Qwen3.5-27B abliterated fine-tune ships on HuggingFace for unrestricted multimodal inference
DavidAU released abliterated weights for Qwen3.5-27B-Polar-Rev1, a 27-billion-parameter multimodal model stripped of safety tuning and available for unrestricted image-text-to-text generation.
DavidAU released Qwen3.5-27B-Polar-Rev1-Uncensored-Heretic on HuggingFace on July 10, an abliterated fine-tune of Alibaba's Qwen3.5-27B-Polar-Rev1 multimodal model. The weights are tagged "uncensored," "abliterated," and "heretic," signaling removal of safety alignment layers that typically filter outputs in commercial releases. The model handles image-text-to-text tasks and ships as safetensors for local inference, compatible with the transformers library and runnable on consumer GPUs with sufficient VRAM for 27-billion-parameter models in half-precision or quantized formats.
Abliteration refers to the surgical removal of safety refusal mechanisms embedded during reinforcement learning from human feedback—a technique that has gained traction among practitioners running models locally without API-layer content filters.

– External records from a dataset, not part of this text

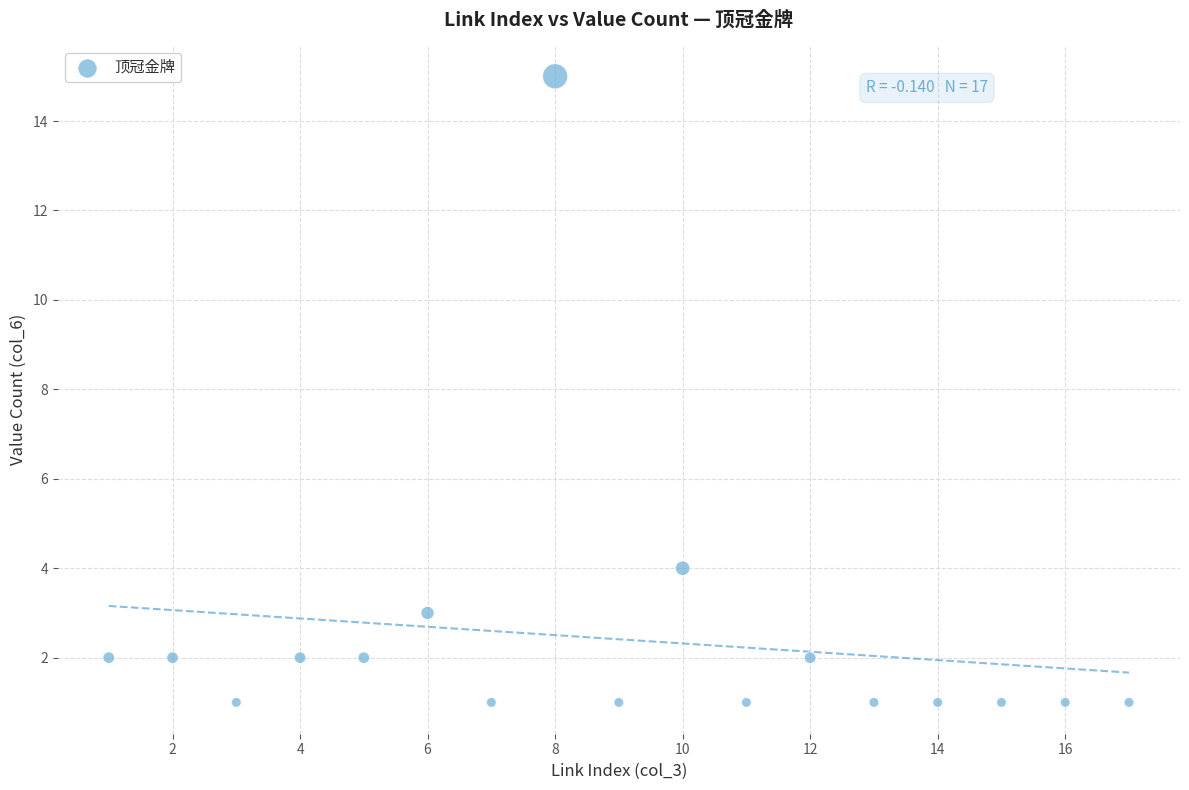

What Y value in the scatter plot is closest to 8?

4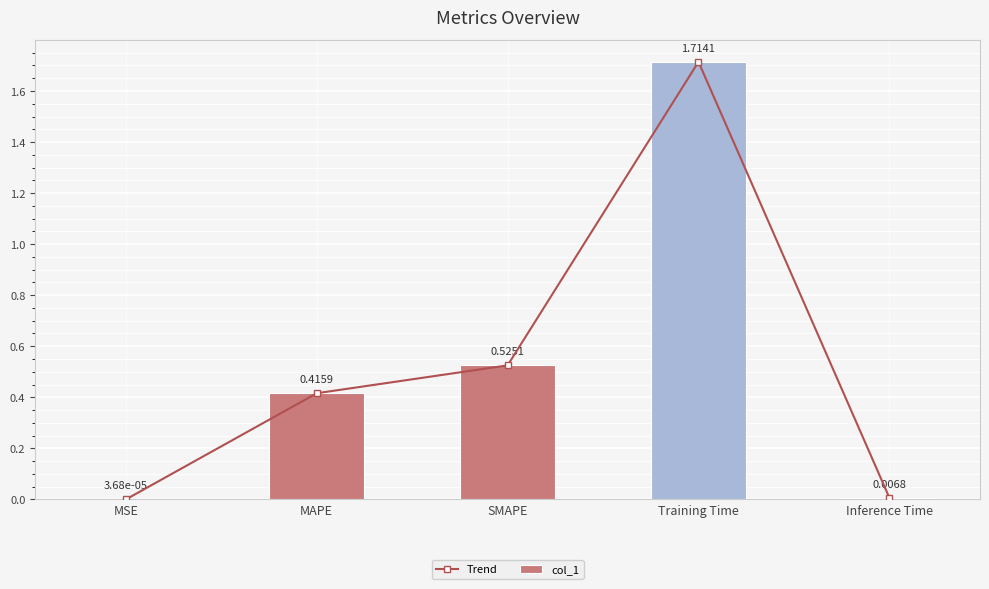

What is the sum of the Trend values at Inference Time and Training Time?

1.7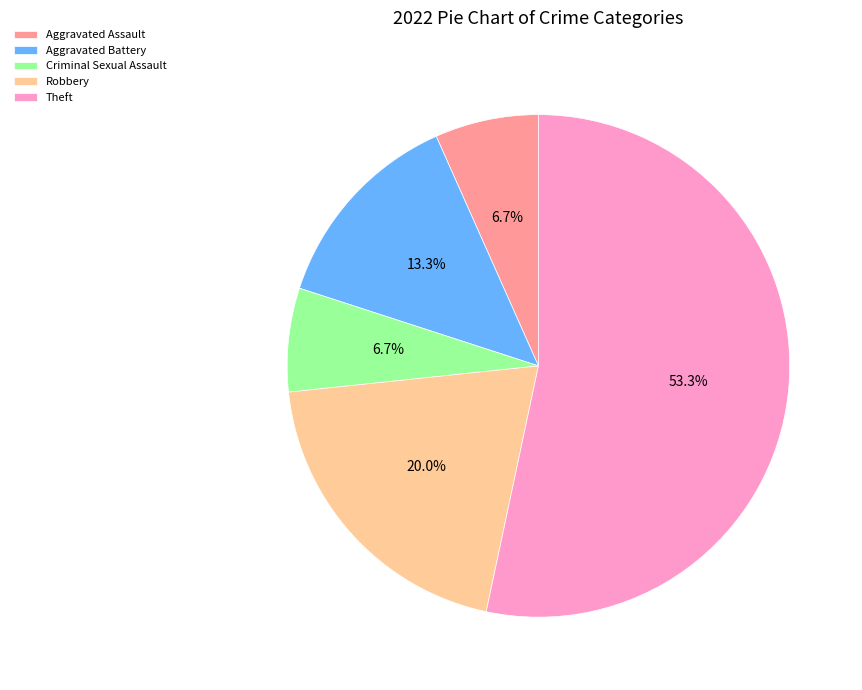

To the nearest percent, what portion does Theft represent?

53%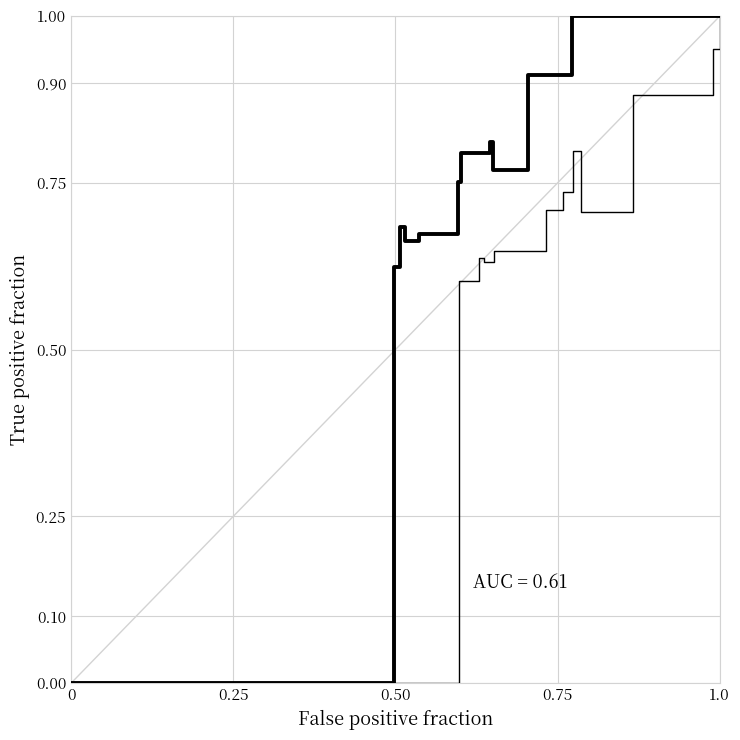

True or false: CP BEST LB and lb3 LB intersect in this chart.

False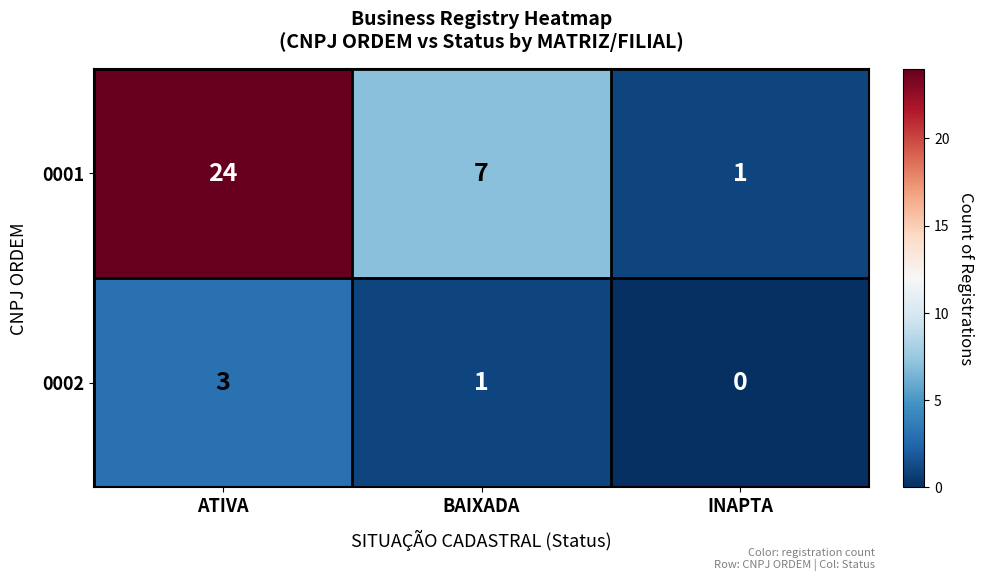

What is the total value across all series at BAIXADA?

8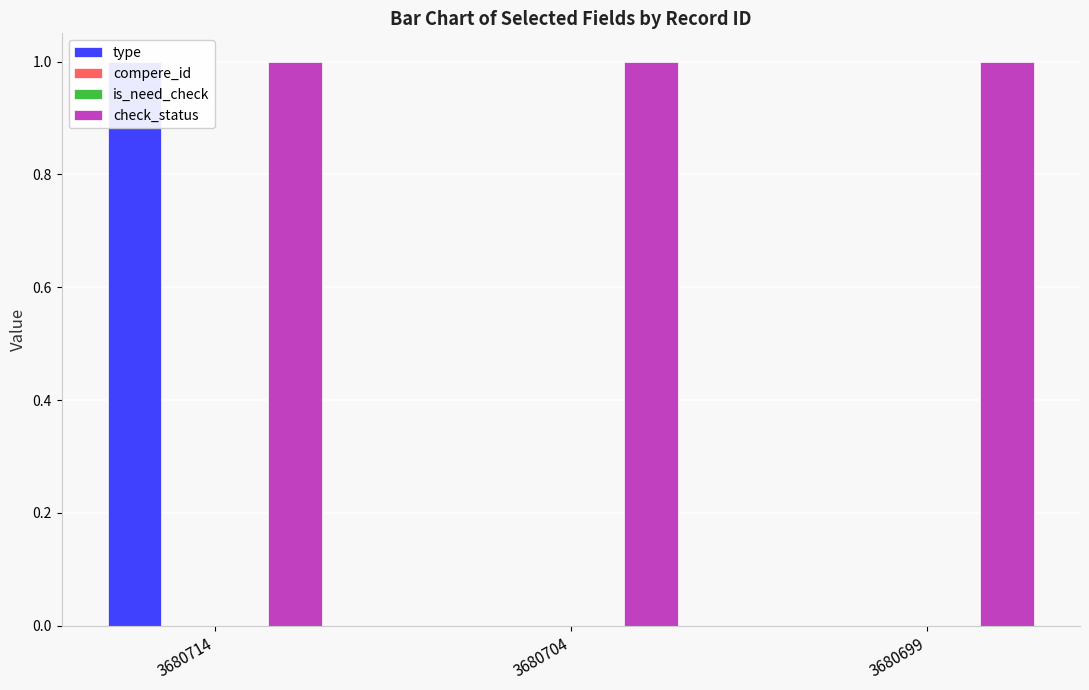

True or false: check_status has a value of 1 at 3680714.

True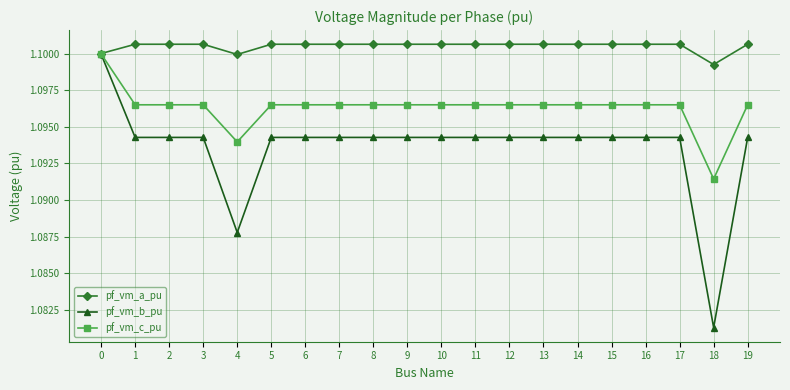

Count the number of data series in this chart.

3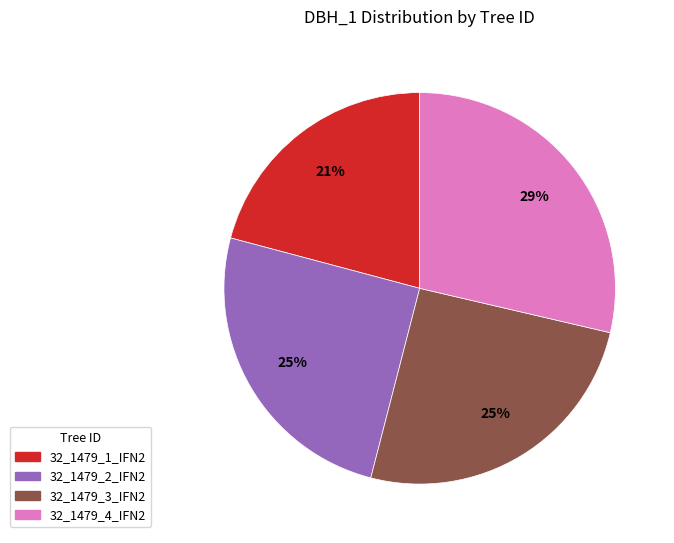

To the nearest percent, what percentage of the pie is 32_1479_2_IFN2?

25%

Multimodal variants like Polar-Rev1 extend text-only Qwen base models to handle image inputs alongside text prompts, a capability that has driven adoption in vision-language tasks ranging from OCR to image captioning to visual question answering. The checkpoint is marked not-for-all-audiences on HuggingFace, a designation the platform applies to models that lack content filtering or carry adult-oriented fine-tuning. DavidAU has released similar uncensored variants across the Qwen and Llama families, building a catalog of unrestricted checkpoints for users who need full control over model behavior. At publication, the model card showed zero downloads and two likes.